BEGIN
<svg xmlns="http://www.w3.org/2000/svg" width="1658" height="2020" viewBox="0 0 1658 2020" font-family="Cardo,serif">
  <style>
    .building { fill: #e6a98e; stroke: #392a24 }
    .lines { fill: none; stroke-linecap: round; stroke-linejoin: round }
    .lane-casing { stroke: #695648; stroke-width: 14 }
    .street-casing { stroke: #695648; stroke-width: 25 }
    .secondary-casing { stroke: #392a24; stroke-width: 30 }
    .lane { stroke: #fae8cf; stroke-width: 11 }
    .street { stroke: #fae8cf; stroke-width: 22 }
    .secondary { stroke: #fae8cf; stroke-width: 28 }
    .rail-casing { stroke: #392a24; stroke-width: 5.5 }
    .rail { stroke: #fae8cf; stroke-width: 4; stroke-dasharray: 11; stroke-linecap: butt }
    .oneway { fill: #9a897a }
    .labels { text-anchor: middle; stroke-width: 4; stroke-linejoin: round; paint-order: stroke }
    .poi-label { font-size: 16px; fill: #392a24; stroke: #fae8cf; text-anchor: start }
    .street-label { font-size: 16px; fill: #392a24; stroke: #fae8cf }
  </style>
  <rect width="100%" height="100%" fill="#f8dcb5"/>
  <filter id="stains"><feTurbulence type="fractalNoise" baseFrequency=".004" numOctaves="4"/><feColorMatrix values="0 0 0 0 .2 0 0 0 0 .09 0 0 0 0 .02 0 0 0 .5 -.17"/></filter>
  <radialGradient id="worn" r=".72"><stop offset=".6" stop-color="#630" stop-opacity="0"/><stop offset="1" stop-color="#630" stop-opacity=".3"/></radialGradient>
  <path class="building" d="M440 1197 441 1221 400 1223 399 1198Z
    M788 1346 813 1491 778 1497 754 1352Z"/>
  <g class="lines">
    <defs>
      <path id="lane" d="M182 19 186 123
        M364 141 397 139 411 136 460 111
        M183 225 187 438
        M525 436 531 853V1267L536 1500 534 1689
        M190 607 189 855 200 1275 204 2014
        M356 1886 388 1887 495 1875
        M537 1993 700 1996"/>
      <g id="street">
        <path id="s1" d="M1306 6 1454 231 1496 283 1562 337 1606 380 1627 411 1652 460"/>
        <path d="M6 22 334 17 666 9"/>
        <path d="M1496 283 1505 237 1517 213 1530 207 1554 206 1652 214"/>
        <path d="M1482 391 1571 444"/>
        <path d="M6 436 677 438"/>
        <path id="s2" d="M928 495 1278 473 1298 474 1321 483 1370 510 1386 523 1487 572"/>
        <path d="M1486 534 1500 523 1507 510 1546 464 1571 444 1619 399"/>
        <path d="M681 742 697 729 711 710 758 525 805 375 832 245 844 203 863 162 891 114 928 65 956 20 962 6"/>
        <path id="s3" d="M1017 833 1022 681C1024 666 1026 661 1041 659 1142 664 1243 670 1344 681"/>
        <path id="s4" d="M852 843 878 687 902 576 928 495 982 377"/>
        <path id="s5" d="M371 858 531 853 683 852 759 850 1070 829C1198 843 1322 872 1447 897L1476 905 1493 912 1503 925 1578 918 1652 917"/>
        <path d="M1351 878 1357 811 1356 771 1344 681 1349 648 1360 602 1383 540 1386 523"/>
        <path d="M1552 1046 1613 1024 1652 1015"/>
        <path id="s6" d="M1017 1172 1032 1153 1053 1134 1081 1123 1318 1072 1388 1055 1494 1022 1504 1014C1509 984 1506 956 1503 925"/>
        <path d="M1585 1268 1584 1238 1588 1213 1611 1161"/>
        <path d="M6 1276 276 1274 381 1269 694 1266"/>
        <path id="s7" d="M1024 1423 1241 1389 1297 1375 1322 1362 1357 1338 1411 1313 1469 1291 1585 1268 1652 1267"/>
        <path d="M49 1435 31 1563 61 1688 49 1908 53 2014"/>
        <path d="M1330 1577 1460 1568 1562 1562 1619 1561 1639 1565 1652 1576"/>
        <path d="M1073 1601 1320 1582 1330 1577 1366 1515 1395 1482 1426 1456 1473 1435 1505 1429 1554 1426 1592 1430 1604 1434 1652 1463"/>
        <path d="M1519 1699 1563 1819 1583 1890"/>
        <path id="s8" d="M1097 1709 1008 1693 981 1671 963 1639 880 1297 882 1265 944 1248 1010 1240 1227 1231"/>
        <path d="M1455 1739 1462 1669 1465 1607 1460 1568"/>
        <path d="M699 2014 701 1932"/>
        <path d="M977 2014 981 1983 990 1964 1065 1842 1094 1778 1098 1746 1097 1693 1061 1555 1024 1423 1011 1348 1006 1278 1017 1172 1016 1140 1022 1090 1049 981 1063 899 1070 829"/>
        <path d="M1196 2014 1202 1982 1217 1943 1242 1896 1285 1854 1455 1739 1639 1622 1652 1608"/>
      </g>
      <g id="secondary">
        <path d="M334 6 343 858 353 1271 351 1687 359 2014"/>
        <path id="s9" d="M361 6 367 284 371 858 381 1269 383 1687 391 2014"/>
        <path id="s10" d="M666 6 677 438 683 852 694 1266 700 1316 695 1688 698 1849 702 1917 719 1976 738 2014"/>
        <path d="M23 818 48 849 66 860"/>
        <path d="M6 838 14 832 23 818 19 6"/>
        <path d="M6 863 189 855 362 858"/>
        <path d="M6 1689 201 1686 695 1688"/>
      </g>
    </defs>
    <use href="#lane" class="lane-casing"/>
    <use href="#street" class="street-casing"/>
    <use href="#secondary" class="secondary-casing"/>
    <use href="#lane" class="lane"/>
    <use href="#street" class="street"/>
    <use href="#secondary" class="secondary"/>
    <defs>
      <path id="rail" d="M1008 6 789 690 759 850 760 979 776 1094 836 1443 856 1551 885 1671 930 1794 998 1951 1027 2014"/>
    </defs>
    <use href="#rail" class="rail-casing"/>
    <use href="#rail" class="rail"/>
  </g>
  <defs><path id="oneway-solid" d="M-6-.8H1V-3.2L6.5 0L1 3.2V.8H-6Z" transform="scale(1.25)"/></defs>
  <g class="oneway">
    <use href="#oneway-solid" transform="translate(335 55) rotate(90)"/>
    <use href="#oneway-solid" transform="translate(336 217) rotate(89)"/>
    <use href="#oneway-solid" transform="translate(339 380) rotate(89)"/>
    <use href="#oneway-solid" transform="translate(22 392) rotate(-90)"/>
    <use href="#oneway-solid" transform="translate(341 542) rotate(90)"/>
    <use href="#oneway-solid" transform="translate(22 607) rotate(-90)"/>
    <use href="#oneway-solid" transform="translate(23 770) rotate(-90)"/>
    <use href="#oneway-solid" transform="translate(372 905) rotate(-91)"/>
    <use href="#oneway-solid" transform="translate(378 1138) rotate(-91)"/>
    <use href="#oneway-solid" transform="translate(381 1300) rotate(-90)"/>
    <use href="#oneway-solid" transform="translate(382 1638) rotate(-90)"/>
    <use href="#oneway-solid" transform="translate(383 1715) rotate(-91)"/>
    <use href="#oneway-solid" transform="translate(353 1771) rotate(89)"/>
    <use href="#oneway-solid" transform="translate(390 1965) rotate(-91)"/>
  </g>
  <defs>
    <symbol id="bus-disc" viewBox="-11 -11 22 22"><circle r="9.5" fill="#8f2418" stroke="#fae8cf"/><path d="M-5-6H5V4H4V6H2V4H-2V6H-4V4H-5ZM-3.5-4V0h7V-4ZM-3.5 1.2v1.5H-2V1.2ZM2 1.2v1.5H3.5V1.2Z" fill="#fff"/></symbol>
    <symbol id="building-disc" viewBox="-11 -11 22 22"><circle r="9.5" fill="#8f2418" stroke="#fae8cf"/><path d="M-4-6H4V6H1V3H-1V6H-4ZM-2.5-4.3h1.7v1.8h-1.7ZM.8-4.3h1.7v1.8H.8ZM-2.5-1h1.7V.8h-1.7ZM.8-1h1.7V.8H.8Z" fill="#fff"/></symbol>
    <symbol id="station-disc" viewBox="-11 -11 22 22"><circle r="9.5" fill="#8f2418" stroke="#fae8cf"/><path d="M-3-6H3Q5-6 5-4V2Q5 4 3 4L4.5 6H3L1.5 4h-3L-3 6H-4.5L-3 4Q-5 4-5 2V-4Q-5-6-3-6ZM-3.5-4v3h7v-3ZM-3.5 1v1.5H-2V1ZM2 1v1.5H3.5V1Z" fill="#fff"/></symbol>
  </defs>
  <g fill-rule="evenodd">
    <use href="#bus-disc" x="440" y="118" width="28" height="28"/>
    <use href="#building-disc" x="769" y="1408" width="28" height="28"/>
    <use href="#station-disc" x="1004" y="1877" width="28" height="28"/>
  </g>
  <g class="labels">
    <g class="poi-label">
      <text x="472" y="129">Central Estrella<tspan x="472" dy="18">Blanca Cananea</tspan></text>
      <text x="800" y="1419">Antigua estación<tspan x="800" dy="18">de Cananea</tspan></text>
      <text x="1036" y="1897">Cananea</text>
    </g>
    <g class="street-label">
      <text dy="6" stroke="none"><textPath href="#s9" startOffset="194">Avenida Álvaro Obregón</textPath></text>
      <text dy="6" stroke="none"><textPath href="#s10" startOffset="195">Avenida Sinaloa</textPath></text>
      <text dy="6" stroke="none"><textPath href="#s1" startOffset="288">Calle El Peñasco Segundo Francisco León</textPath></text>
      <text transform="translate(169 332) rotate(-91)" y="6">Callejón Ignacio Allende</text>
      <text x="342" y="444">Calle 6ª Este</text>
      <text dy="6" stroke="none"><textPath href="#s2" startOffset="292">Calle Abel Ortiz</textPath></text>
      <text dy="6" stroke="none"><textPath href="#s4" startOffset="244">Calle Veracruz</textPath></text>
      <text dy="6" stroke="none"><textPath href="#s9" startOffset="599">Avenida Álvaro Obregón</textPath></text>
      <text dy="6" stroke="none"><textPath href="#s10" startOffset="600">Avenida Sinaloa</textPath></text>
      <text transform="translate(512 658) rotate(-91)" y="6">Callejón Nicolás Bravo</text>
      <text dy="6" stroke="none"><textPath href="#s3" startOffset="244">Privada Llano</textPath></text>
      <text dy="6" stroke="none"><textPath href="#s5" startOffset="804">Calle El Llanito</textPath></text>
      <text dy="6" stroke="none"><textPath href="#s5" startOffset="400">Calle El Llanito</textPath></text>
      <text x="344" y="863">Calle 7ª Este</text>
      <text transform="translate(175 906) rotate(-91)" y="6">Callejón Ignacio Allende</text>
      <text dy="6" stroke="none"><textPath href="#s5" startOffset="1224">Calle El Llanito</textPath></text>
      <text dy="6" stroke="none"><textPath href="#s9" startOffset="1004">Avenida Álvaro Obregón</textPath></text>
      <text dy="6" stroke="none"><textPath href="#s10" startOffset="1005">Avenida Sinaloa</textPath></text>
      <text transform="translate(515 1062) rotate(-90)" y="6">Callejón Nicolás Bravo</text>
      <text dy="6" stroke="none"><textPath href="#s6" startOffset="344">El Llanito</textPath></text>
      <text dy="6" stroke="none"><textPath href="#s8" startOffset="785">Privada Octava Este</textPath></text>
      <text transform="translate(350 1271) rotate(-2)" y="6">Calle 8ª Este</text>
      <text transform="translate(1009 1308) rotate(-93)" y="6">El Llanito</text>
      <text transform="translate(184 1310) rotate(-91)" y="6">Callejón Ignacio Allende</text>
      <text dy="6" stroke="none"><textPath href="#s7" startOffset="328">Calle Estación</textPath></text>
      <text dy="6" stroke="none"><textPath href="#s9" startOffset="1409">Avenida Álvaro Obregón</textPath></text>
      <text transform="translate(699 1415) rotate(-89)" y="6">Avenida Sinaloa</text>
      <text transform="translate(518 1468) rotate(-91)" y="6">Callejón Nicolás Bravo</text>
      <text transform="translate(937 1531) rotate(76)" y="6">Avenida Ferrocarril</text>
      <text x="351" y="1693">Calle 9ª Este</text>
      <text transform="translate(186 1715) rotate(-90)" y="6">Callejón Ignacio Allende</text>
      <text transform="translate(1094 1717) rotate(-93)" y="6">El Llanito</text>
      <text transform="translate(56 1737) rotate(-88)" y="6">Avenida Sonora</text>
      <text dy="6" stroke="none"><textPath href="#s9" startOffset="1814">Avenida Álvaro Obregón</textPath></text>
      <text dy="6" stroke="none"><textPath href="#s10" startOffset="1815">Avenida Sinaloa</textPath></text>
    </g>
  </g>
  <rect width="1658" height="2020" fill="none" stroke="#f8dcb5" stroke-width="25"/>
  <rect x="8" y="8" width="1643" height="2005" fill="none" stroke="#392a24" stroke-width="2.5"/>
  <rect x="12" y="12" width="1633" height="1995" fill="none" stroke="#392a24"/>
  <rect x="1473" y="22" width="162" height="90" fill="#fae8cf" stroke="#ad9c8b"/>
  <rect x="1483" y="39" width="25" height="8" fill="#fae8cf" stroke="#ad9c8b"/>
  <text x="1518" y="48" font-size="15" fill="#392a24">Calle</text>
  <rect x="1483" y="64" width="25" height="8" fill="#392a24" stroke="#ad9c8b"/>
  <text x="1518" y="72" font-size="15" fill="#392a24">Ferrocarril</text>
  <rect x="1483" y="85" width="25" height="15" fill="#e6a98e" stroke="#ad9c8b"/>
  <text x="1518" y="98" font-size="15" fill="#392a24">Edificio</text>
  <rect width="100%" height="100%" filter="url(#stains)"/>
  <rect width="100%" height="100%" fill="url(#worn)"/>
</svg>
END
WORK ITEM - Search the records above for the string "round". Report each line that has it.

EXERCISE ANSWER -
    .lines { fill: none; stroke-linecap: round; stroke-linejoin: round }
    .labels { text-anchor: middle; stroke-width: 4; stroke-linejoin: round; paint-order: stroke }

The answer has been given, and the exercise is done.